▶ 探究材料
(a) 在关于String类的文本中，用+拼接字符串时，编译器会默认创建哪种对象？
(b) 从关于String类的文本中复述一段原文，以“在java中使用+拼接字符串”开头，一直到“循环拼接字符串时则需要注意。”为止。

***** 所给文本 *****

JAVA 之深入理解String类

深入理解之String类

String源码

public final class String
    implements java.io.Serializable, Comparable<String>, CharSequence {
    /** The value is used for character storage. */
    private final char value[];

    /** Cache the hash code for the string */
    private int hash; // Default to 0
...
}

由源代码可以看出

String类不可被继承，String对象是可不变的
String实例的字符串都是同过char[]储存的
String 类中每一个看起来会修改 String 值的方法，实际上都是创建了一个全新的 String对象，以包含修改后的字符串内容。而最初的 String 对象则丝毫未动。

public class Test {
    public static void main(String[] args) {
        String str1 = "aaBBcc";
        System.out.println(str1);//aaBBcc
        String str2 = upcase(str1);
        System.out.println(str2);//AABBCC
        System.out.println(str1);//aaBBcc
    }
    public static String upcase(String str){
        return str.toUpperCase();
    }
}
str1 并没有改变

`+`与StringBuilder

在java中+连接符可以用来连接字符串，其原理又是怎么样的呢，看看代码

//测试代码
public class Test {
    public static void main(String[] args) {
        String str1 = "str1-a";
        String str2 = "str2-b";
        System.out.println(str1+str2);
    }

}
//反编译结果
public class Test
{
	public Test(){}
	public static void main(String args[])
	{
		String str1 = "str1-a";
		String str2 = "str2-b";
		System.out.println((new StringBuilder()).append(str1).append(str2).toString());
	}
}

根据源码可以看出：

在java中使用+拼接字符串的时候，编译器会默认的创建StringBuilder对象使用append()方法拼接字符串，然后调用toString方法返回拼接好的字符串。由于append()方法的各种重载形式会调用String.valueOf方法。

`+`的运行效率

使用“+”连接符时，JVM会隐式创建StringBuilder对象，这种方式在大部分情况下并不会造成效率的损失，不过在进行大量循环拼接字符串时则需要注意。

***** 所给信息 *****

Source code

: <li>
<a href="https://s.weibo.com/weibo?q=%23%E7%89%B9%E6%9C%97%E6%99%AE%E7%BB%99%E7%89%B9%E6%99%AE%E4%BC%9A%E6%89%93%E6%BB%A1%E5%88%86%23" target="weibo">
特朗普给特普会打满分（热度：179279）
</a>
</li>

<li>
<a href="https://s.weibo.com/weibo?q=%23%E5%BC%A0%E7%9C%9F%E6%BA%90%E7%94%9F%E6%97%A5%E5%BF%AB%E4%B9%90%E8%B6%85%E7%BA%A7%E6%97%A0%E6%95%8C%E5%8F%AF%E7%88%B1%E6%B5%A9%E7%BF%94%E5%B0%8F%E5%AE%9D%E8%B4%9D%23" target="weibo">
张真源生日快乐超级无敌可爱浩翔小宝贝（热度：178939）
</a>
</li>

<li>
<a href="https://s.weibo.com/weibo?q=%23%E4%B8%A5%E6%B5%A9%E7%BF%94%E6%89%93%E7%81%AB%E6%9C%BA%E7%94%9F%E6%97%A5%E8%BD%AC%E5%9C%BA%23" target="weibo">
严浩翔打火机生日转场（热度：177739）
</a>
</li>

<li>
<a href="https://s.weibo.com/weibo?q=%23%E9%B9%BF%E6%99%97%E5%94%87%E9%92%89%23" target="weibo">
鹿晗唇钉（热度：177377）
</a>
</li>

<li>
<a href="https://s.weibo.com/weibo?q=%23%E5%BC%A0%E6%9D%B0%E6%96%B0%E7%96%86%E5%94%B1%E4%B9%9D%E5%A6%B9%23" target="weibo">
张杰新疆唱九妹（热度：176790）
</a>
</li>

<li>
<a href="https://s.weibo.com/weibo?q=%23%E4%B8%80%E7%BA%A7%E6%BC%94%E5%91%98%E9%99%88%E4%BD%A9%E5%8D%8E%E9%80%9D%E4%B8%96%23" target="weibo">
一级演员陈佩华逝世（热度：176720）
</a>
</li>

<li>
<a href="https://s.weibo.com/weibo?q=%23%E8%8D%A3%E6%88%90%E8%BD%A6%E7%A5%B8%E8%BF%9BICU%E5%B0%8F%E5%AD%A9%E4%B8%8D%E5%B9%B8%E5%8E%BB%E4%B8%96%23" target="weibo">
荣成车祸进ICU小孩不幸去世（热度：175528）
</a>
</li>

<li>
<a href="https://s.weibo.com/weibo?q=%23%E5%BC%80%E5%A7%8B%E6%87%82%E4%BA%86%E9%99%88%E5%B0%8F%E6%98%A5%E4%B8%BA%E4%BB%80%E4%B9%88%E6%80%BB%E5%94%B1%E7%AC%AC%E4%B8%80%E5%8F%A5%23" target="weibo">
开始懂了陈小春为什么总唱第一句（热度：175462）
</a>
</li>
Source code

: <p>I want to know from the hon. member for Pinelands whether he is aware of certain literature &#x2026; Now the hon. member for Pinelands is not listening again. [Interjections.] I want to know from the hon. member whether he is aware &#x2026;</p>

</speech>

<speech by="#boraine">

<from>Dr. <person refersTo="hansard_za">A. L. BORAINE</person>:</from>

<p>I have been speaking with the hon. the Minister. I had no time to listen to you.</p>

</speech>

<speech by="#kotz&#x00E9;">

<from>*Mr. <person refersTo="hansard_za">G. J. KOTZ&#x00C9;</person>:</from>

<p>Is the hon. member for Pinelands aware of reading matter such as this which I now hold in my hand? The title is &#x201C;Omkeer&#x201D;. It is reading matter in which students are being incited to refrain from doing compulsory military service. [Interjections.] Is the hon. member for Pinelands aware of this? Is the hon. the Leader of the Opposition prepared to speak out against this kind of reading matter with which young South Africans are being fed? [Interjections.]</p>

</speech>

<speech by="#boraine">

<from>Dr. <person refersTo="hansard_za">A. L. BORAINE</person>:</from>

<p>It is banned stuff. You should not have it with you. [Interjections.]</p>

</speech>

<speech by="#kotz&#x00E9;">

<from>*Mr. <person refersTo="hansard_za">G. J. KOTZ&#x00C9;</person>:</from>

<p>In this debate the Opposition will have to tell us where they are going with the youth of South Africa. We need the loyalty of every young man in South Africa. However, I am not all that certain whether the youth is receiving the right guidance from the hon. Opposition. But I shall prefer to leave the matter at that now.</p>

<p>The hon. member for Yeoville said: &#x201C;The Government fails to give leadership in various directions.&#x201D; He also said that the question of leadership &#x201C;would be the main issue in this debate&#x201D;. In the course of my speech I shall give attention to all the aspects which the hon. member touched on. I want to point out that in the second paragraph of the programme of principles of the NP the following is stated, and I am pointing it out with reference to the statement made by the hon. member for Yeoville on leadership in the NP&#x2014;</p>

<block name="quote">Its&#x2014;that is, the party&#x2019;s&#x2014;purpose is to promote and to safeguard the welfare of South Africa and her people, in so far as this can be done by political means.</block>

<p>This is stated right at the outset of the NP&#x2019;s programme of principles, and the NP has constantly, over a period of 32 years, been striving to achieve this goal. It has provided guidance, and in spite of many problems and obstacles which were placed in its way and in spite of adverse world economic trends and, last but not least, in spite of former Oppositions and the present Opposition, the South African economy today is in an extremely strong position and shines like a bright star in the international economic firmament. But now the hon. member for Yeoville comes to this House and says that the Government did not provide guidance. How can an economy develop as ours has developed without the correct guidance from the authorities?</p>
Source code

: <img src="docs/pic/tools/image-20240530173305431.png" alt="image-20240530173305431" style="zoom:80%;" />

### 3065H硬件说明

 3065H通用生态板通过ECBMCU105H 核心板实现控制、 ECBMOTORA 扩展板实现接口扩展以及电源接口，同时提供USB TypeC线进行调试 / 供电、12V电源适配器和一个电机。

*****

▶ 答案列表
(a) StringBuilder对象。

(b)
在java中使用+拼接字符串的时候，编译器会默认的创建StringBuilder对象使用append()方法拼接字符串，然后调用toString方法返回拼接好的字符串。由于append()方法的各种重载形式会调用String.valueOf方法。

`+`的运行效率

使用“+”连接符时，JVM会隐式创建StringBuilder对象，这种方式在大部分情况下并不会造成效率的损失，不过在进行大量循环拼接字符串时则需要注意。